Aim of the exercise:
Set down again each entry exactly as it reads, pictures excluded.

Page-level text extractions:
★ ★ ★ ★

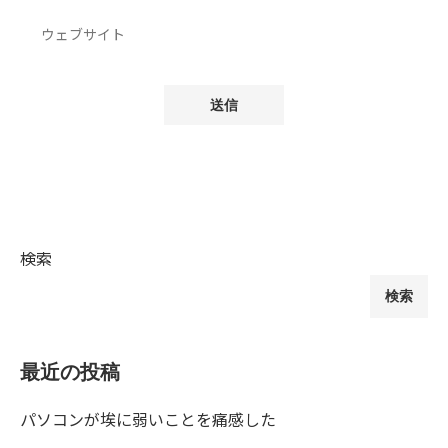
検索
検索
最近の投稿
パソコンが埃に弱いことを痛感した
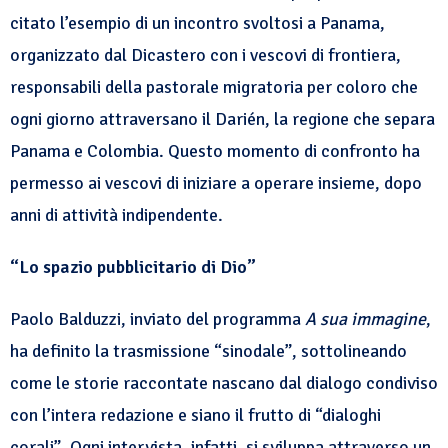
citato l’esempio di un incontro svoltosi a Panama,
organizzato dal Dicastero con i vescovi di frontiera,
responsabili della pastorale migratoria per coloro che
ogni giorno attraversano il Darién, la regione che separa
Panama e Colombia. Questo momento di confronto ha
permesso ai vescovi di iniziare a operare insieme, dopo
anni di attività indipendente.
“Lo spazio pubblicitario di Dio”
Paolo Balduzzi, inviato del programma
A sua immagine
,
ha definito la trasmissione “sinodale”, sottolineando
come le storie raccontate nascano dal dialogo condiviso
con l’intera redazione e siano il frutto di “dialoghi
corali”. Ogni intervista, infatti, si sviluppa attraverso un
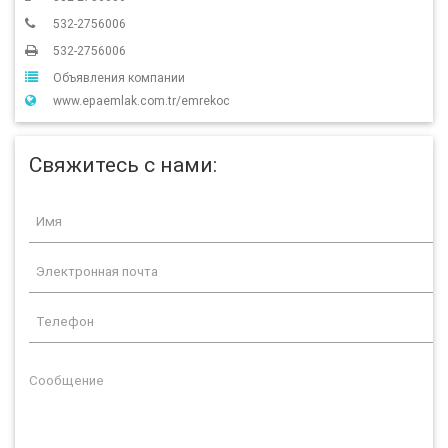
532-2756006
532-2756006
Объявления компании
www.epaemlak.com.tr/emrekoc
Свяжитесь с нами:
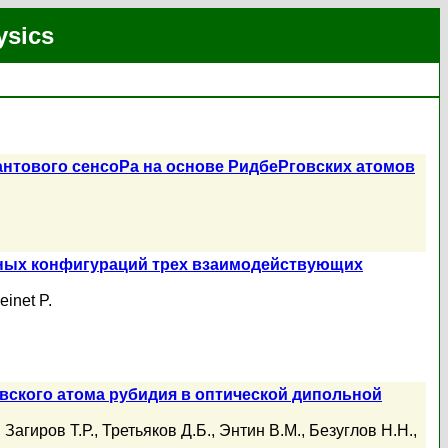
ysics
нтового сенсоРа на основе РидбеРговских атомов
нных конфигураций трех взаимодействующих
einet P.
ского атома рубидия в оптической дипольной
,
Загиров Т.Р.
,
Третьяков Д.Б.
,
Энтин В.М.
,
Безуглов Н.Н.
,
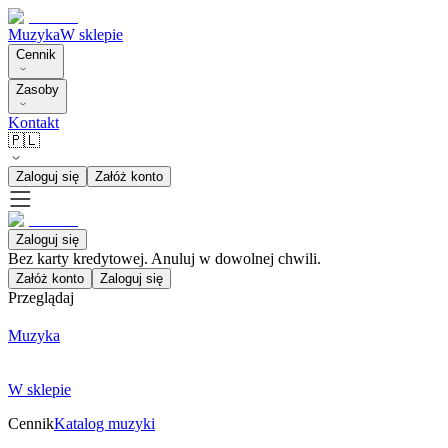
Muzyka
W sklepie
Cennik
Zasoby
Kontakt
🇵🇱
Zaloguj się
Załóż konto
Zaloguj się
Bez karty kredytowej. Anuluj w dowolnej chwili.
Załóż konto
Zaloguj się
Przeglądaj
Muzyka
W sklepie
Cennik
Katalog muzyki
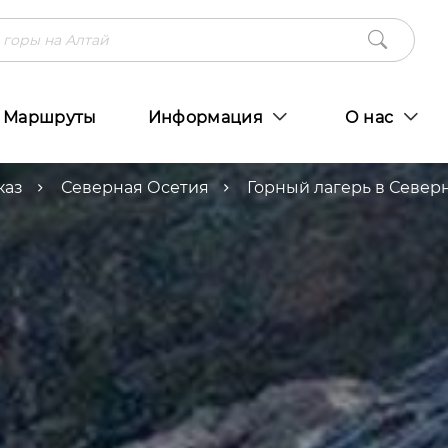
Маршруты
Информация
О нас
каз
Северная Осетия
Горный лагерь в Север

★ ★ ★ ★

Result:
検索
検索
最近の投稿
パソコンが埃に弱いことを痛感した
citato l’esempio di un incontro svoltosi a Panama,
organizzato dal Dicastero con i vescovi di frontiera,
responsabili della pastorale migratoria per coloro che
ogni giorno attraversano il Darién, la regione che separa
Panama e Colombia. Questo momento di confronto ha
permesso ai vescovi di iniziare a operare insieme, dopo
anni di attività indipendente.
“Lo spazio pubblicitario di Dio”
Paolo Balduzzi, inviato del programma
A sua immagine
,
ha definito la trasmissione “sinodale”, sottolineando
come le storie raccontate nascano dal dialogo condiviso
con l’intera redazione e siano il frutto di “dialoghi
corali”. Ogni intervista, infatti, si sviluppa attraverso un
532-2756006
532-2756006
Объявления компании
www.epaemlak.com.tr/emrekoc
Свяжитесь с нами:
ysics
нтового сенсоРа на основе РидбеРговских атомов
нных конфигураций трех взаимодействующих
einet P.
ского атома рубидия в оптической дипольной
,
Загиров Т.Р.
,
Третьяков Д.Б.
,
Энтин В.М.
,
Безуглов Н.Н.
,
Muzyka
W sklepie
Cennik
Zasoby
Kontakt
🇵🇱
Zaloguj się
Załóż konto
Zaloguj się
Bez karty kredytowej. Anuluj w dowolnej chwili.
Załóż konto
Zaloguj się
Przeglądaj
Muzyka
W sklepie
Cennik
Katalog muzyki
Маршруты
Информация
О нас
каз
Северная Осетия
Горный лагерь в Север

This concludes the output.